TEXT EXCERPT Start Marker

To collect the reading at the last sensor measurement time based on the sensor period, call the interface get_sensor_reading(/path/to/sensor). This will give you the physics step data closest to the sensor measurement time.

reading = _cs.get_sensor_reading("/World/Cube/Contact_Sensor")

To collect raw reading, call the interface get_contact_sensor_raw_data(/path/to/sensor). The result will return a list of raw contact data for that body.

raw_Contact = _cs.get_contact_sensor_raw_data("/World/Cube/Contact_Sensor")

Output Types

class CsSensorReading

Contact Sensor Reading

property inContact

**Deprecation Alert, inContact will be renamed to in_contact. boolean that flags if the sensor registers a contact. (bool)

property in_contact

boolean that flags if the sensor registers a contact. (bool)

property is_valid

validity of the data. (bool)

property time

timestamp of the reading, in seconds . (float)

property value

sensor force reading value. (float)

class CsRawData

Contact Raw Data

property body0

Body 0 name handle, (int)

property body1

Body 1 name handle, (int)

property dt

timestep during this contact report, (float)

property impulse

impulse, global coordinates , (carb.Float3)

property normal

normal, global coordinates , (carb.Float3)

property position

position, global coordinates, (carb.Float3)

property time

simulation timestamp, (float)

Interface Methods

class ContactSensorInterface

decode_body_name(self: omni.isaac.sensor._sensor.ContactSensorInterface, arg0: int) → str

Decodes the body name pointers from the contact raw data into a string :param arg0: body name handle :type arg0: int

Returns

The body name.

Return type

str

get_contact_sensor_raw_data(self: omni.isaac.sensor._sensor.ContactSensorInterface, arg0: str) → object

Parameters

arg0 (str) – USD Path to contact sensor as string

Returns

The list of contact raw data that contains the specified body that the contact sensor is attached to.

TEXT EXCERPT End Marker

ACTIVITY 1: In the listing below, change every "students" to "trainees" and leave all other words as they are.

TASK INPUTS Start Marker

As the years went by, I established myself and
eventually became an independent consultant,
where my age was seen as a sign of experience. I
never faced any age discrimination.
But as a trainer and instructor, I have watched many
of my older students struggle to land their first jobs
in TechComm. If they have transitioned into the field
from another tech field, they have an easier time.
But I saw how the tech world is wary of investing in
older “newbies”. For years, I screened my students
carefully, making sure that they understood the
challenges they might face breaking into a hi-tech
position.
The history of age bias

TASK INPUTS End Marker

ACTIVITY 2: Write the next part of the contact sensor documentation excerpt, starting after its last line.

EXERCISE OUTPUT 1:
As the years went by, I established myself and
eventually became an independent consultant,
where my age was seen as a sign of experience. I
never faced any age discrimination.
But as a trainer and instructor, I have watched many
of my older trainees struggle to land their first jobs
in TechComm. If they have transitioned into the field
from another tech field, they have an easier time.
But I saw how the tech world is wary of investing in
older “newbies”. For years, I screened my trainees
carefully, making sure that they understood the
challenges they might face breaking into a hi-tech
position.
The history of age bias

EXERCISE OUTPUT 2:
Return type

numpy.array

get_rigid_body_raw_data(self: omni.isaac.sensor._sensor.ContactSensorInterface, arg0: str) → object

Get raw data from a rigid body that have contact report API enabled :param arg0: USD Path to rigid body as string :type arg0: str

Returns

The list of contact raw data that contains the specified body.

Return type

numpy.array

get_sensor_reading(self: omni.isaac.sensor._sensor.ContactSensorInterface, sensor_path: str, use_latest_data: bool = False) → omni.isaac.sensor._sensor.CsSensorReading

Parameters

• arg0 (char*) – the sensor path

• arg1 (bool) – use_latest_data

Returns

The reading for the current sensor period.

Return type

numpy.array

get_sensor_readings(self: omni.isaac.sensor._sensor.ContactSensorInterface, arg0: str) → object

Gets the list of sensor readings for the given sensor, clears the reading buffer once values are acquired :param arg0: USD Path to sensor as string :type arg0: str

Returns

The list of readings for the sensor ready on the buffer.

Return type

numpy.array

get_sensor_readings_size(self: omni.isaac.sensor._sensor.ContactSensorInterface, arg0: str) → int

Gets the number of readings ready on the buffer :param arg0: USD Path to sensor as string :type arg0: str

Returns

Number of readings ready on the buffer.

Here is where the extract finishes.